In the meantime, several Colorado voters had filed a parallel suite in the lower courts in Colorado. The federal claims allowed removal of that suit to federal court—in this instance, a three-judge trial court from which today's decision is a direct appeal. In the meantime, the Colorado Secretary of State switched her allegiance from defending the legislature's plan to defending the courts' plan. The three-judge court trial court eventually held that the Rooker-Feldman doctrine took away its jurisdiction to hear the most important of the voters' claims—which had been appended only after the Colorado Supreme Court had ruled the other way in the AG v SoS suit.

If your head isn't hurting yet, I'd like to know what analgesic you're using.

In any event, Rooker-Feldman prevents a federal court other than the Supreme Court from hearing an "appeal" of a state court opinion. (It's a little more complicated than that, but that's close enough for now.) The three-judge trial court had decided, consistent with Tenth Circuit precedent, that the voters were sufficiently in privity with the legislature (and, although this is almost entirely ignored, the Attorney General) that they were trying to "appeal" the Colorado Supreme Court's ruling. The US Supreme Court said that privity and preclusion are not part of the "limited" Rooker-Feldman doctrine.

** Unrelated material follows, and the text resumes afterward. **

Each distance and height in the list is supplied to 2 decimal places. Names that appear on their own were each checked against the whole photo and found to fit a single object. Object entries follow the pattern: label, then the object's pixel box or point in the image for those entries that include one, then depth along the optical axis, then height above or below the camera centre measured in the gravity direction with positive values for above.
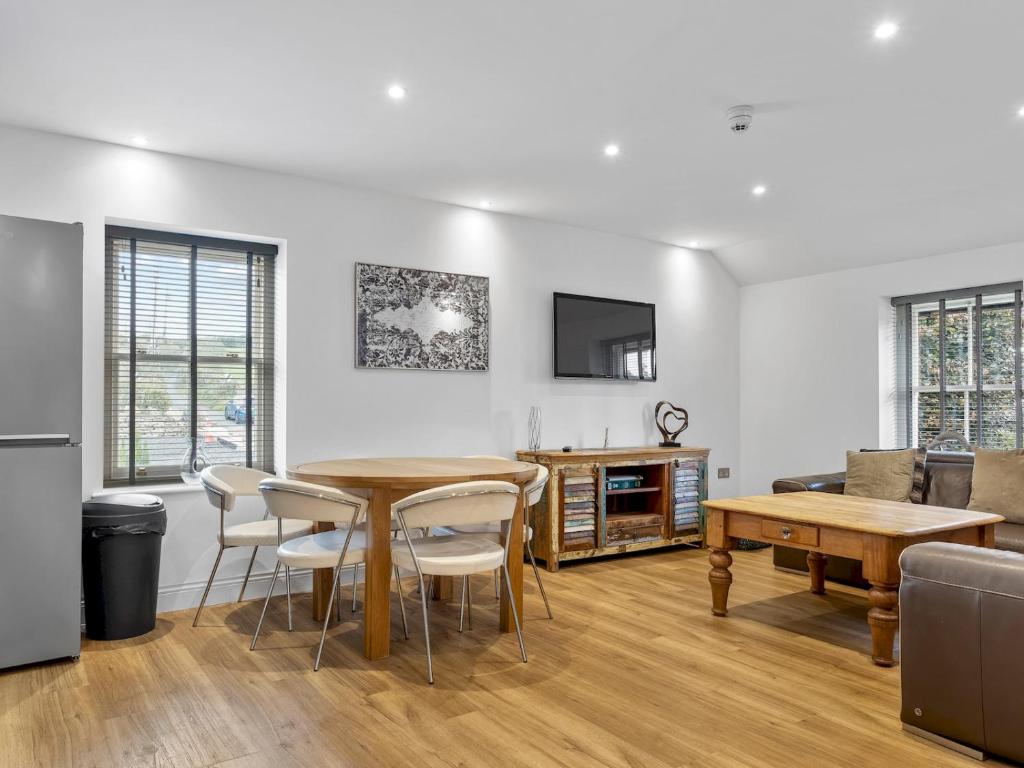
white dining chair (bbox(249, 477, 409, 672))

Whatever the impact of privity principles on preclusion rules, Rooker-Feldman is not simply preclusion by another name. The doctrine applies only in limited circumstances, where a party in effect seeks to take an appeal of an unfavorable state-court decision to a lower federal court. The Rooker-Feldman doctrine does not bar actions by nonparties to the earlier state-court judgment simply because, for purposes of preclusion law, they could be considered in privity with a party to the judgment.

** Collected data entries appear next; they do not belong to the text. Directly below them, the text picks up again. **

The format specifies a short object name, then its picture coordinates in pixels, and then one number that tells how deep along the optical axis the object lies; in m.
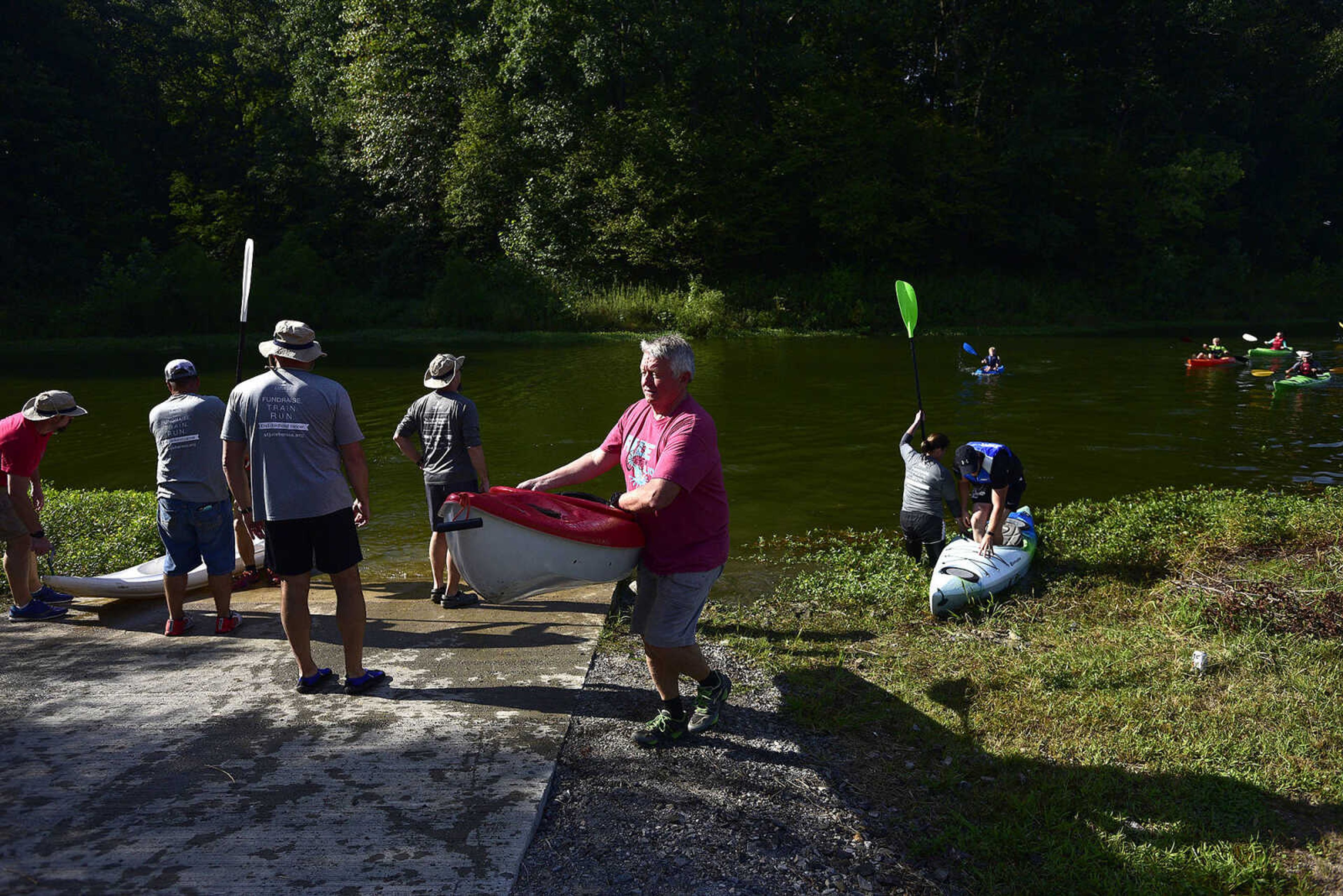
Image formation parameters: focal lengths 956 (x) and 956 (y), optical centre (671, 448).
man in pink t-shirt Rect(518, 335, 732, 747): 3.99
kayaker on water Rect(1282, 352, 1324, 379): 20.70
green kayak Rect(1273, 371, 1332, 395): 20.31
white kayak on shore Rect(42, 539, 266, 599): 6.46
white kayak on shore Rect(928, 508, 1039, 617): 6.66
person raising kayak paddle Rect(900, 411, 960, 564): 7.98
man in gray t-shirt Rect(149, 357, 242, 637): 5.76
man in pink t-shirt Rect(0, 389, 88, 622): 5.98
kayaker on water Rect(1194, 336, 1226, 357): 24.30
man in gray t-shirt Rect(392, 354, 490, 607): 6.47
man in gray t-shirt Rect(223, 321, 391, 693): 4.49
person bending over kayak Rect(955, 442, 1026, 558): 7.35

Slip op. at 7 (citation and footnote omitted).

There was a much simpler way that the Court could have decided this matter. If there is one area of law to which the Rooker-Feldman doctrine should never apply—particularly in the face of the parallel enforcement mechanisms established in the Voting Rights Act—it is election law. That is not to say that every state judiciary's decisions on electoral matters can be challenged in a federal district court; as Justice Stevens points out in his dissent, issue preclusion suffices to throw out the claims in this matter. Perhaps analyzing issue preclusion will be difficult. I am not convinced either way by the privity arguments in Lance, indicating that Justice Ginsburg and Justice Souter's concurrence suggesting "that question of Colorado law seems to me best left for full airing and decision on remand" foreshadows the ultimate result—after both sides pay the lawyers.